### Text segment

Grafana and Prometheus Monitoring Setup

Overview

This documentation provides a comprehensive guide on setting up Grafana and Prometheus for monitoring. It covers installation steps, configuration details, instructions for accessing and managing dashboards, and troubleshooting tips for maintaining the monitoring setup.

Objectives

Install and Configure Prometheus, Grafana, Cadvisor and Node Exporter:
Set up Prometheus for metric collection and Grafana for data visualization.
Create and Configure Grafana Dashboards:
Develop dashboards to visualize metrics.
Set Up Alerts Based on Collected Metrics:
Configure alerting to notify team of potential issues.
Ensure Proper Data Retention and Access Control:
Manage data storage and user access.
Setup troubleshooting tips.

#!/bin/bash

# Exit immediately if a command exits with a non-zero status
set -e

# Update and install dependencies
apt-get update
apt-get install -y wget curl tar adduser libfontconfig1

# Create users
sudo adduser --system --group --no-create-home prometheus
sudo adduser --system --group --no-create-home node_exporter
sudo adduser --system --group --home /var/lib/grafana grafana

# Install Prometheus
PROMETHEUS_VERSION="2.37.0"
wget https://github.com/prometheus/prometheus/releases/download/v${PROMETHEUS_VERSION}/prometheus-${PROMETHEUS_VERSION}.linux-amd64.tar.gz
tar xvf prometheus-${PROMETHEUS_VERSION}.linux-amd64.tar.gz
cd prometheus-${PROMETHEUS_VERSION}.linux-amd64/
sudo mv prometheus promtool /usr/local/bin/
sudo mkdir -p /etc/prometheus /var/lib/prometheus
sudo mv consoles/ console_libraries/ prometheus.yml /etc/prometheus/
cd ..
rm -rf prometheus-${PROMETHEUS_VERSION}.linux-amd64*

# Set Prometheus ownership
sudo chown -R prometheus:prometheus /etc/prometheus /var/lib/prometheus

# Install Grafana
wget -q -O - https://packages.grafana.com/gpg.key | sudo apt-key add -
echo "deb https://packages.grafana.com/oss/deb stable main" | sudo tee -a /etc/apt/sources.list.d/grafana.list
sudo apt-get update
sudo apt-get install -y grafana

# Install Node Exporter
NODE_EXPORTER_VERSION="1.3.1"
wget https://github.com/prometheus/node_exporter/releases/download/v${NODE_EXPORTER_VERSION}/node_exporter-${NODE_EXPORTER_VERSION}.linux-amd64.tar.gz
tar xvf node_exporter-${NODE_EXPORTER_VERSION}.linux-amd64.tar.gz
sudo mv node_exporter-${NODE_EXPORTER_VERSION}.linux-amd64/node_exporter /usr/local/bin/
rm -rf node_exporter-${NODE_EXPORTER_VERSION}.linux-amd64*

# Install cAdvisor (latest version as of the last update)

######
### Information supplied

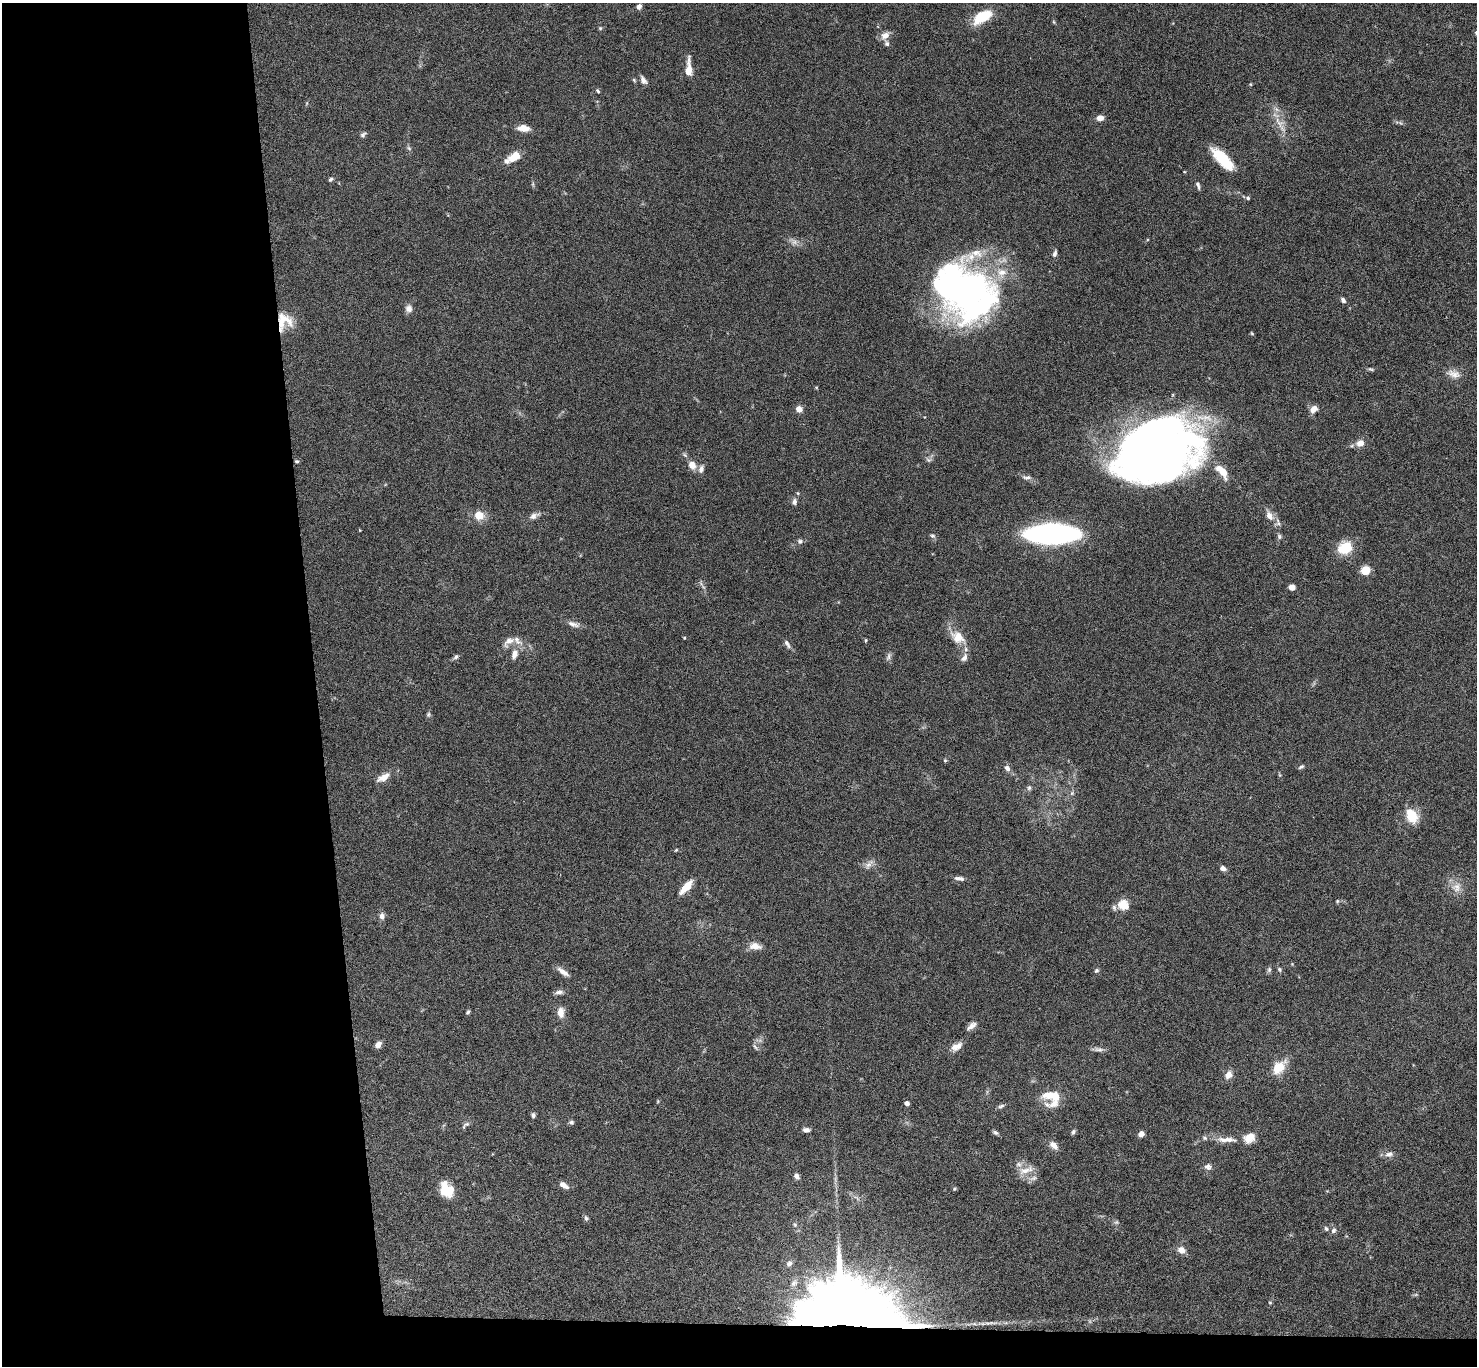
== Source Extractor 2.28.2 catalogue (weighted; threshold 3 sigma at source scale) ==
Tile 7 of 3 x 3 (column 1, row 3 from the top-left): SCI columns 2-1476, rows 182-1545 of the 4427 x 4397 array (HDU 1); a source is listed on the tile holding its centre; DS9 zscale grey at full resolution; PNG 1479 x 1368 px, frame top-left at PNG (2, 3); no overlay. Shown black and unused: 23% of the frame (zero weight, under 4 of 8 exposures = <1% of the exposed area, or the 3 px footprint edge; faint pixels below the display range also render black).
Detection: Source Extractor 2.28.2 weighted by HDU 2 'WHT'; one run over the whole footprint, this tile lists its part. Background 0.0565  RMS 0.0038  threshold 0.0154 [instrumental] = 3 sigma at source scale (4.09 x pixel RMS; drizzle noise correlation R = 1.36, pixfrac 0.8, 0.05/0.05 arcsec/px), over >= 5 px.
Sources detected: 147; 1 too faint to see at this stretch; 6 inside a brighter object's white glare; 1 cosmic-ray / hot-pixel residue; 1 long thin detection or spike segment (spike, bleed or trail) — not listed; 13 inside a brighter listed object's ellipse — not listed separately; the other 125 listed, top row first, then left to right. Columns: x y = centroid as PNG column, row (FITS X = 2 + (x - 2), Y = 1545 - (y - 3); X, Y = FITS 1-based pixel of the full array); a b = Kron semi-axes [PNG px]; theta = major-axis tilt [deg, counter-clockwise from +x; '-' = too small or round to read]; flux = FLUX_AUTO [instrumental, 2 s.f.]
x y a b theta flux
639 6 7 6 - 1.2
983 16 17 9 31 15
1054 22 6 3 -71 0.39
600 28 5 5 - 0.45
885 35 13 9 43 2.4
689 68 23 7 89 3.7
634 80 6 4 -46 0.46
643 80 11 6 -56 1.5
1250 84 4 4 - 0.34
598 91 6 4 -58 0.48
1100 118 7 5 6 2.6
1280 124 32 9 -61 5.5
523 128 11 6 -7 4
363 135 8 6 39 0.82
409 148 7 4 -45 0.61
514 156 15 9 34 4.9
1222 159 26 10 -46 14
331 179 7 5 33 0.63
1198 185 11 5 -76 0.99
1248 198 5 5 - 0.65
1055 253 10 5 71 1
964 289 61 51 -28 140
1343 300 7 5 -52 1.1
409 308 9 8 - 1.9
283 320 22 18 -25 8.5
1252 333 5 4 - 0.4
1371 369 9 4 -17 0.62
1454 374 19 10 -14 3
799 409 4 4 - 5.8
1314 409 9 7 45 2.7
1360 443 7 6 - 3.4
1352 445 7 4 20 0.57
1152 448 64 53 6 310
928 460 8 6 -2 0.83
296 461 5 4 - 0.53
692 465 9 7 -53 3.4
701 469 12 7 70 1.5
1222 471 21 9 -50 5.8
1027 477 14 6 0 1.3
794 502 9 6 76 1.2
479 516 9 9 - 5.3
534 516 15 7 23 1.8
1269 516 13 8 -60 2.9
1052 534 36 13 1 130
933 536 7 5 -28 0.75
1279 536 8 6 -63 0.75
800 541 7 7 - 0.9
1345 547 17 14 33 9
1365 570 10 9 - 4.6
701 584 10 3 -47 0.75
1292 587 7 5 -9 2.1
573 624 17 7 -17 1.9
958 637 22 15 -38 5.9
684 638 4 3 - 0.31
866 640 5 3 - 0.37
508 641 20 10 42 2.7
787 644 13 5 -60 1.3
514 654 14 8 75 2.6
888 656 11 6 68 1.1
456 657 7 5 45 0.8
964 658 11 7 59 1.6
428 714 7 5 87 0.67
945 760 5 4 - 0.42
1301 767 8 5 31 0.65
1007 768 8 6 -47 1.5
383 777 19 8 29 3.5
1029 788 7 5 88 0.74
1072 793 6 5 - 0.63
1412 816 15 10 -60 8.9
676 850 5 3 - 0.35
869 864 17 7 48 1.9
1223 868 7 5 -21 1.4
957 878 7 5 -27 0.98
686 887 19 7 48 4.6
1456 887 15 14 - 3.7
1337 901 5 4 - 0.42
1123 905 5 5 - 24
382 916 8 7 - 1.5
755 946 12 7 -7 3.4
1279 969 7 6 - 0.65
1269 970 8 6 75 0.74
1096 971 6 5 - 0.68
563 972 18 6 -35 2.2
559 992 11 6 11 1.4
468 1012 5 3 - 0.56
561 1012 13 8 -87 2.9
971 1026 15 6 38 1.8
378 1045 7 6 - 1.9
958 1046 13 9 56 2.2
755 1047 11 4 -50 0.73
1099 1049 15 6 -3 1.4
1279 1067 20 12 47 6.5
1228 1075 8 7 - 2.9
1047 1095 18 16 65 5.1
658 1101 6 3 72 0.34
907 1103 4 4 - 2.1
1001 1106 10 5 26 0.86
533 1115 5 5 - 0.89
571 1122 6 5 - 0.78
465 1125 13 5 41 1
806 1130 8 5 -2 1.3
995 1132 7 5 -32 0.75
1073 1132 7 4 67 0.68
1141 1134 5 4 - 2.6
1249 1138 15 12 31 3.9
1228 1140 26 7 -8 4.2
1053 1145 11 7 -42 2.4
1389 1154 11 7 17 1.7
1208 1167 10 9 - 1.5
1026 1170 24 9 19 4
797 1176 6 5 - 1.4
1033 1178 11 6 13 1.4
564 1185 12 6 -31 2.1
955 1189 5 5 - 0.51
445 1190 18 12 -66 7.2
586 1218 8 5 -80 0.71
1116 1222 6 5 - 0.62
795 1225 6 5 - 0.59
1326 1229 6 5 - 0.76
1333 1230 8 6 58 1.1
1181 1250 9 8 - 2.5
789 1264 8 6 55 1.4
794 1283 12 8 56 2
1270 1303 5 3 - 0.31
841 1318 59 46 6 930
Overlapping masked pixels (flux is a lower limit): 2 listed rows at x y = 283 320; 841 1318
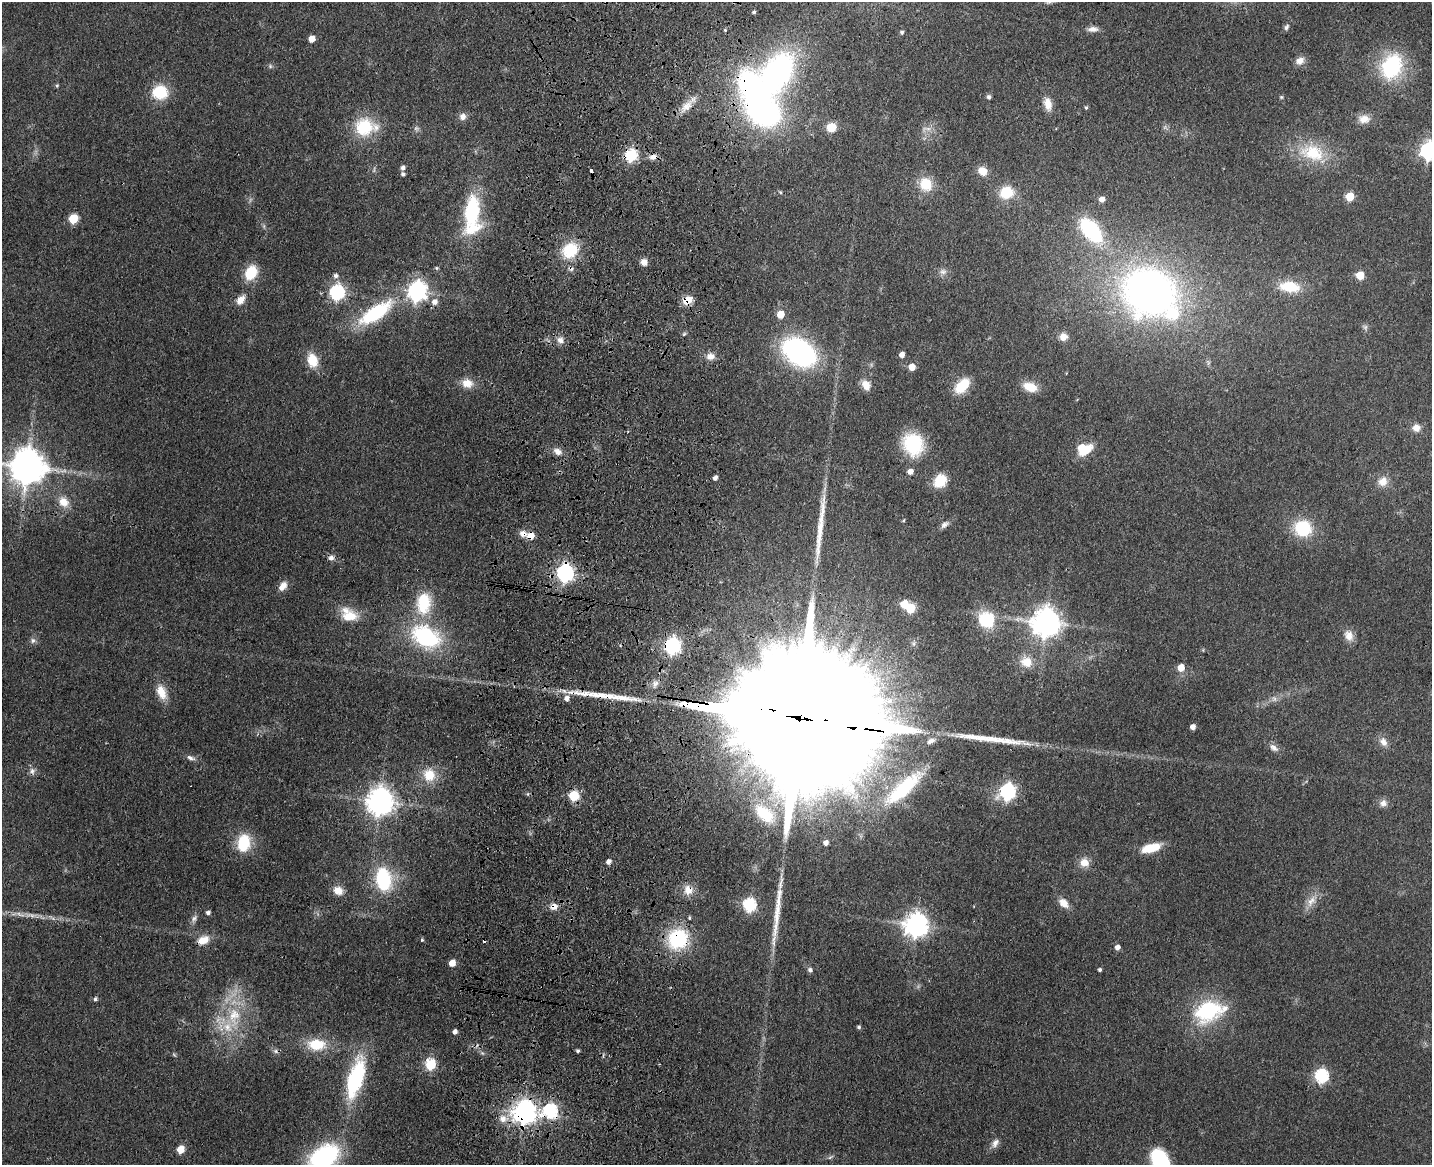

######

> [The task] Please extract the part of the monitoring setup guide starting at "Create and Configure" and ending at "Setup troubleshooting tips.". The lines have no connection to the text.

> [Worked solution]
Create and Configure Grafana Dashboards:
Develop dashboards to visualize metrics.
Set Up Alerts Based on Collected Metrics:
Configure alerting to notify team of potential issues.
Ensure Proper Data Retention and Access Control:
Manage data storage and user access.
Setup troubleshooting tips.